The image of an eschatological “Jerusalem above” is suggested in OT texts such as Isaiah 54:1 and Ezekiel 40:1–48 and more fully elaborated in later Jewish apocalyptic texts (e.g., 2 Esdr 7:26; 10:25–28; 13:36; 1 Enoch 90:28–29; 2 Apoc.Bar. 4:2–6). The same image appears also in Heb 12:22; 13:14; Rev 3:12; and in particularly clear form in Revelation 21:1. The metaphor of Jerusalem as “mother” is found, e.g., in Ps 86:5 LXX and 2 Esdr 10:7, and it is pervasively presupposed by the recurrent motif of Jerusalem as a barren woman ultimately to be restored and blessed by God with many children. All of this suggests that Paul is drawing on a well-established apocalyptic theme: The people of God, despite suffering and adversity in the present, are children of a heavenly Jerusalem that will be eschatologically revealed. The novelty is that he now includes his Gentile readers among the children of this heavenly Jerusalem.
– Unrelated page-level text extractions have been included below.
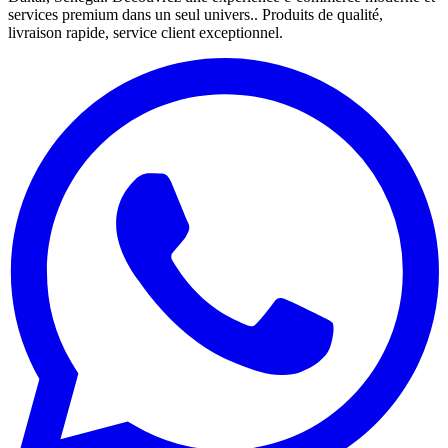
services premium dans un seul univers.. Produits de qualité,
livraison rapide, service client exceptionnel.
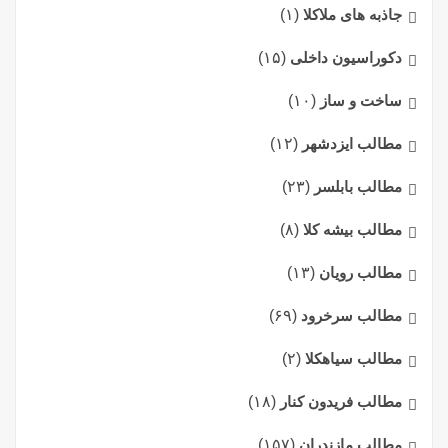
جاذبه های ملاکلا
(۱)
دکوراسیون داخلی
(۱۵)
ساخت و ساز
(۱۰)
مطالب ایزدشهر
(۱۲)
مطالب بابلسر
(۲۳)
مطالب بیشه کلا
(۸)
مطالب رویان
(۱۳)
مطالب سرخرود
(۶۹)
مطالب سیاهکلا
(۲)
مطالب فریدون کنار
(۱۸)
مطالب مازندران
(۱۵۷)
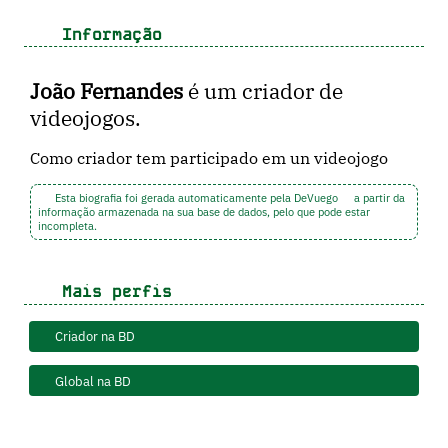
Informação
João Fernandes
é um criador de
videojogos.
Como criador tem participado em un videojogo
Esta biografia foi gerada automaticamente pela DeVuego
a partir da
informação armazenada na sua base de dados, pelo que pode estar
incompleta.
Mais perfis
Criador na BD
Global na BD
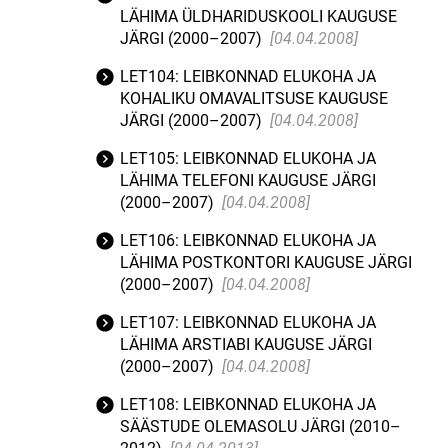
LÄHIMA ÜLDHARIDUSKOOLI KAUGUSE
JÄRGI (2000–2007)
[04.04.2008]
LET104: LEIBKONNAD ELUKOHA JA
KOHALIKU OMAVALITSUSE KAUGUSE
JÄRGI (2000–2007)
[04.04.2008]
LET105: LEIBKONNAD ELUKOHA JA
LÄHIMA TELEFONI KAUGUSE JÄRGI
(2000–2007)
[04.04.2008]
LET106: LEIBKONNAD ELUKOHA JA
LÄHIMA POSTKONTORI KAUGUSE JÄRGI
(2000–2007)
[04.04.2008]
LET107: LEIBKONNAD ELUKOHA JA
LÄHIMA ARSTIABI KAUGUSE JÄRGI
(2000–2007)
[04.04.2008]
LET108: LEIBKONNAD ELUKOHA JA
SÄÄSTUDE OLEMASOLU JÄRGI (2010–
Richard B. Hays, “The Letter to the Galatians,” in 2 Corinthians-Philemon (vol. 11 of New Interpreters Bible, Accordance electronic ed. Nashville: Abingdon Press, 2000), 304.
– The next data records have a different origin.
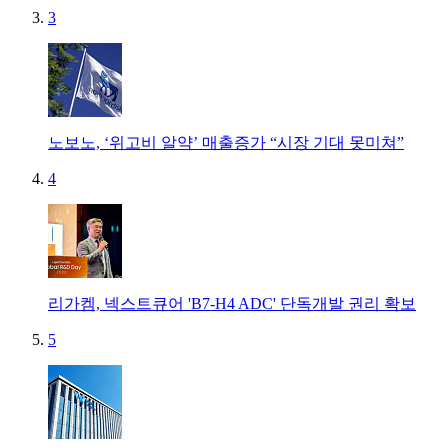
3
노보노, ‘위고비 알약’ 매출증가 “시장 기대 못미쳐”
4
리가켐, 넥스트큐어 'B7-H4 ADC' 단독개발 권리 확보
5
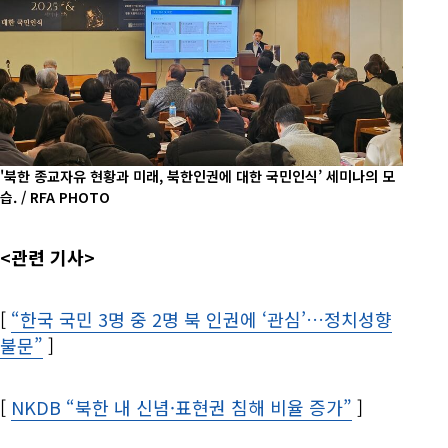
'북한 종교자유 현황과 미래, 북한인권에 대한 국민인식’ 세미나의 모
습. / RFA PHOTO
<관련 기사>
[
“한국 국민 3명 중 2명 북 인권에 ‘관심’…정치성향
불문”
Opens in new window
]
[
NKDB “북한 내 신념·표현권 침해 비율 증가”
Opens in 
]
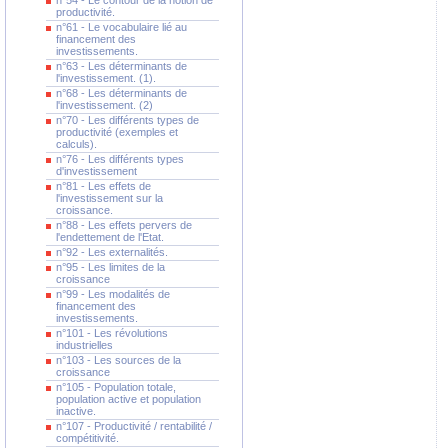
n°54 - Le contour de la notion de
productivité.
n°61 - Le vocabulaire lié au
financement des
investissements.
n°63 - Les déterminants de
l'investissement. (1).
n°68 - Les déterminants de
l'investissement. (2)
n°70 - Les différents types de
productivité (exemples et
calculs).
n°76 - Les différents types
d'investissement
n°81 - Les effets de
l'investissement sur la
croissance.
n°88 - Les effets pervers de
l'endettement de l'Etat.
n°92 - Les externalités.
n°95 - Les limites de la
croissance
n°99 - Les modalités de
financement des
investissements.
n°101 - Les révolutions
industrielles
n°103 - Les sources de la
croissance
n°105 - Population totale,
population active et population
inactive.
n°107 - Productivité / rentabilité /
compétitivité.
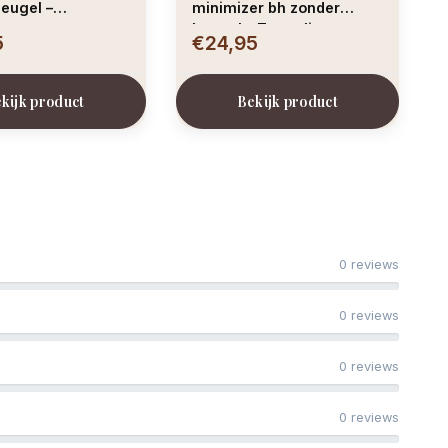
eugel –
minimizer bh zonder
ta
beugel – Turmalin
5
€24,95
kijk product
Bekijk product
0 reviews
0 reviews
0 reviews
0 reviews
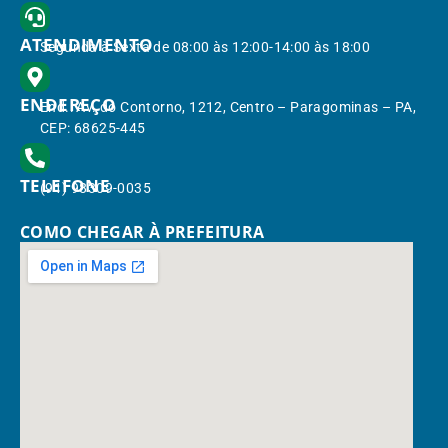
ATENDIMENTO
Segunda à Sexta de 08:00 às 12:00-14:00 às 18:00
ENDEREÇO
End.: Av. do Contorno, 1212, Centro – Paragominas – PA,
CEP: 68625-445
TELEFONE
(91) 98309-0035
COMO CHEGAR À PREFEITURA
Now, why is Jerusalem so significant? Not because it was the capitol city of Israel. The Israelites were much more interested in the Temple than in politics. The point of Jerusalem being thought of as in heaven it that Jerusalem is the home of the Temple. And Hebrews, for example, is built on the idea of the Temple being in heaven.
Long-time readers will recall John Walton’s books explaining that Gen 1 is all about the dedication of God’s Creation as a temple of God. Thus, we come full circle. Rev 21 culminates the true story of scripture with a return to Creation — except better. It’s a new heaven and new earth — and it’s a renewed temple for the worship of God.
Obviously, the earlier chapters of Rev present heaven as the location of the heavenly Temple — where God is worshiped — but when the new Jerusalem descends to earth, the Creation itself is remade and returned to its original purpose: a Temple for YHWH.